Clin Infect Dis. 2011 May;52(9):1156-63. doi: 10.1093/cid/cir147.
Ceftaroline (PPI 0903, formerly TAK-599), the active metabolite of a N-phosphono prodrug, ceftaroline fosamil, has been approved by the US Food and Drug Administration for the treatment of acute bacterial skin and skin structure infections and community-acquired bacterial pneumonia. This antimicrobial agent binds to penicillin binding proteins (PBP) inhibiting cell wall synthesis and has a high affinity for PBP2a, which is associated with methicillin resistance. Ceftaroline is consistently active against multidrug-resistant Streptococcus pneumoniae and Staphylococcus aureus, including methicillin-resistant, vancomycin-intermediate, linezolid-resistant, and daptomycin-nonsusceptible strains. It possesses variable activity against Enterobacteriaceae and good activity against oral anaerobes. The drug is usually administrated intravenously at 600 mg every 12 h. Ceftaroline has low protein binding and is excreted by the kidneys and thus requires dose adjustments in individuals with renal failure. Clinical trials have demonstrated noninferiority when compared with vancomycin in the treatment of acute bacterial skin and skin structure infections and noninferiority when compared with ceftriaxone in the treatment of community-acquired bacterial pneumonia. Ceftaroline demonstrated a safety profile similar to that of comparator drugs in clinical trials.

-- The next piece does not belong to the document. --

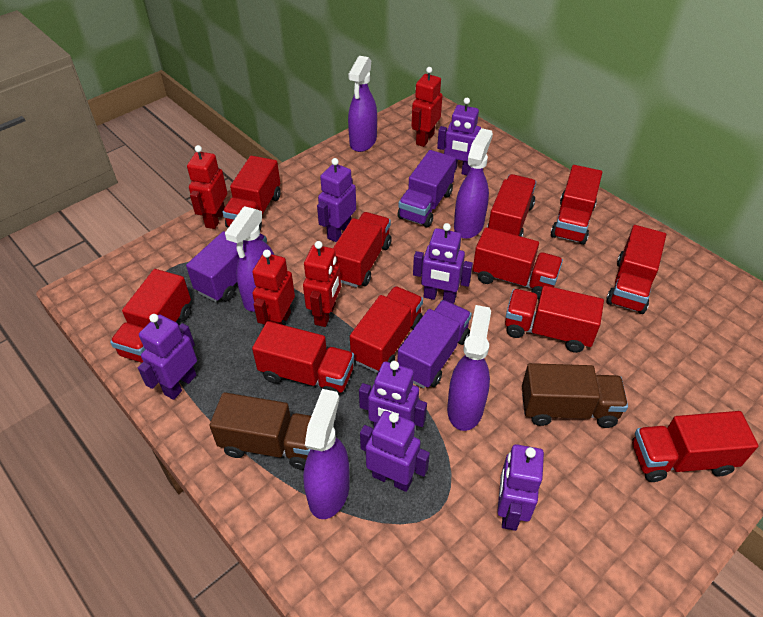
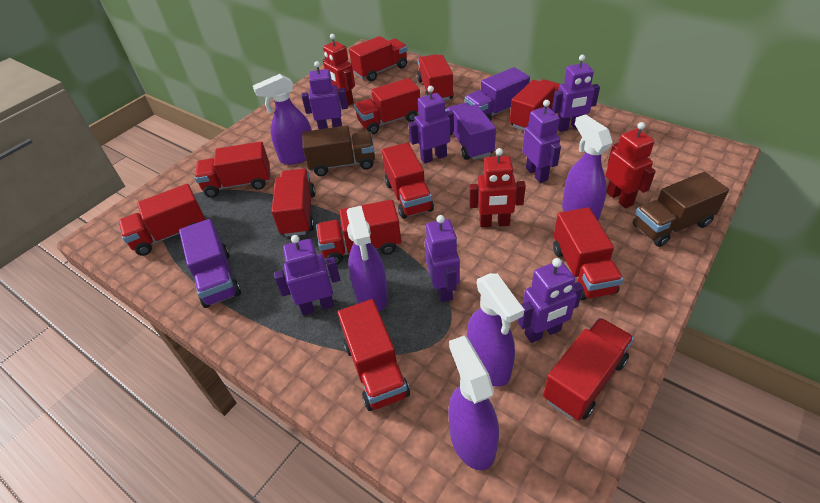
red robot: 4 -> 3
red truck: 11 -> 12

头孢洛林(PPI 0903,前身为 TAK-599)是 N-膦酸酯前药头孢洛林磷酸二酰胺的活性代谢物,已获美国食品和药物管理局批准用于治疗急性细菌性皮肤和皮肤结构感染和社区获得性细菌性肺炎。这种抗菌药物与青霉素结合蛋白(PBP)结合,抑制细胞壁合成,对与耐甲氧西林相关的 PBP2a 具有高亲和力。头孢洛林对多种耐药性肺炎链球菌和金黄色葡萄球菌始终具有活性,包括耐甲氧西林、万古霉素中介、利奈唑胺耐药和达托霉素不敏感株。它对肠杆菌科具有可变的活性,对口腔厌氧菌具有良好的活性。该药通常每 12 小时静脉注射 600mg。头孢洛林的蛋白结合率低,主要经肾脏排泄,因此在肾功能衰竭患者中需要调整剂量。临床试验表明,头孢洛林在治疗急性细菌性皮肤和皮肤结构感染方面与万古霉素相比非劣效,在治疗社区获得性细菌性肺炎方面与头孢曲松相比非劣效。头孢洛林在临床试验中的安全性与对照药物相似。